Columnar Benzoperylene-Hexa- and Tetracarboxylic Imides and Esters: Synthesis, Mesophase Stabilisation and Observation of Charge-Transfer Interactions between Electron-Donating Esters and Electron-Accepting Imides
Résumé
Benzo[ghi]perylene 1,2,4,5,10,11-hexacarboxylic trialkylimide and dialkylimido-dialkyl ester derivatives, displaying a thermodynamically stable hexagonal columnar liquid crystalline phase at room temperature, have been obtained by the use of previously unexplored chiral racemic alpha branched alkylimide functions. One of the trialkylimides described here is the first room temperature columnar solely oligo-alkylimide-substituted arene, and thus constitutes a prototype case of self-assembling organic acceptor materials. As the related hexacarboxylic hexaesters are found to exhibit only a weak tendency to form columnar mesophases, benzo[ghi]perylene 1,2,5,10-tetracarboxylic tetraalkyl esters have been synthesized by regioselective oxidative Diels-Alder addition of maleic anhydride to 3,10-dicyanoperylene, and a room temperature hexagonal columnar mesophase was obtained with branched alkyl chains.

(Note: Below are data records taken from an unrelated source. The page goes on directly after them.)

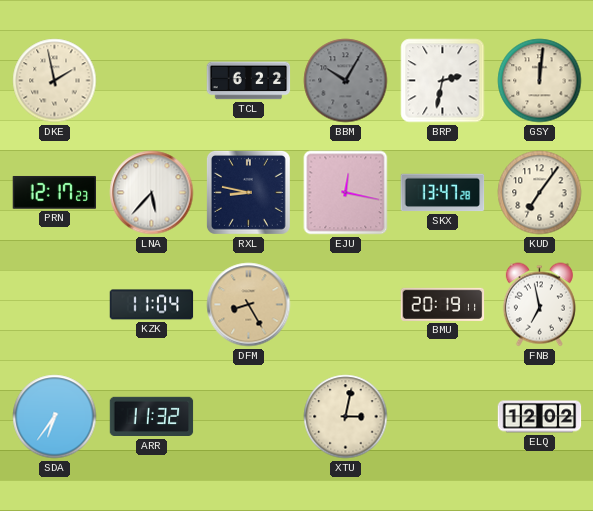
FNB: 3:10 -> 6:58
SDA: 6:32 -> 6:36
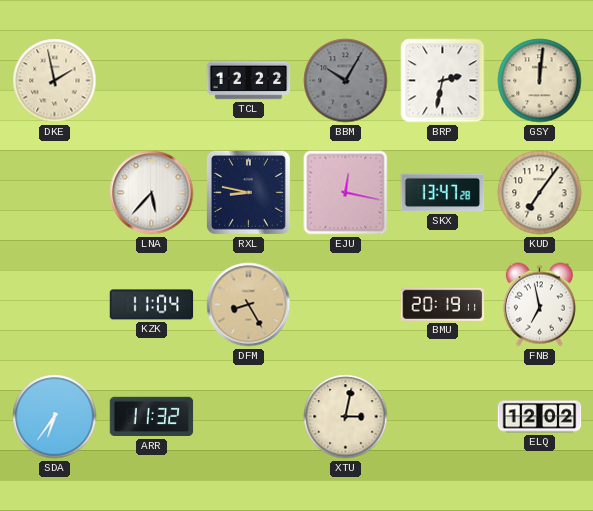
TCL: 6:22 -> 12:22
PRN: 12:17 -> none
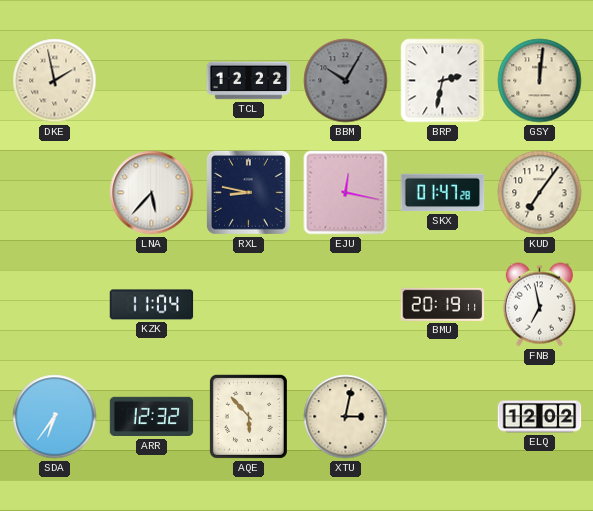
SKX: 13:47 -> 01:47
DFM: 8:25 -> none
ARR: 11:32 -> 12:32
AQE: none -> 5:53
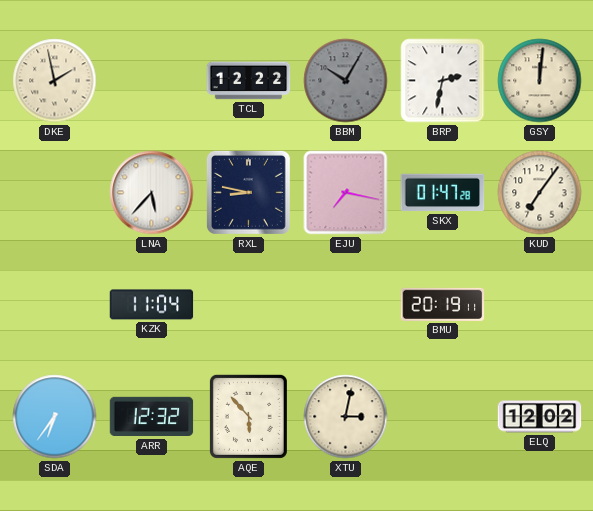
EJU: 12:17 -> 7:17
FNB: 6:58 -> none
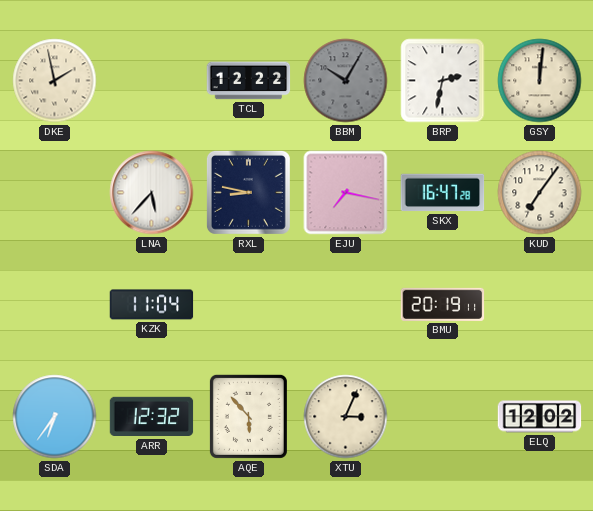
SKX: 01:47 -> 16:47
XTU: 3:02 -> 3:04
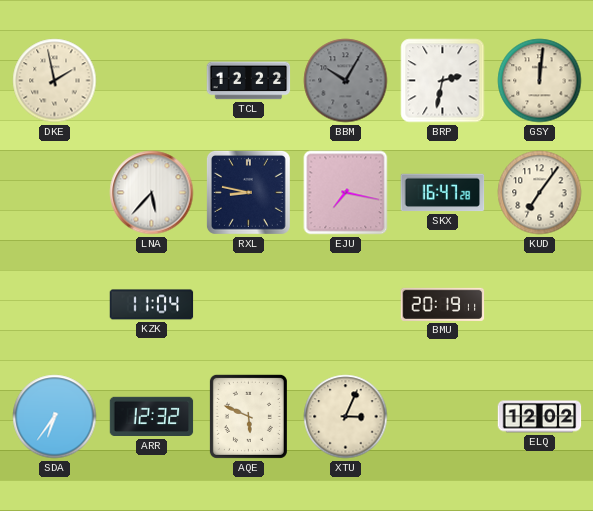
AQE: 5:53 -> 5:49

The acceptor-type electronic properties of the tri- and diimides have been found to be considerably more pronounced than those of the hexa- and tetracarboxylic esters, and to approach those of the prototype acceptor material C60. The formation of bathochromically absorbing donor-acceptor complexes was observed with a di- or triimide as acceptor and a tetraester as donor, but not with a hexaester as donor. Exploiting the non-negligible differences in reduction and oxidation potentials between all four types of materials, the minimum HOMO energy difference necessary for charge-transfer-complex formation has been determined to lie between 0.29 and 0.35 eV.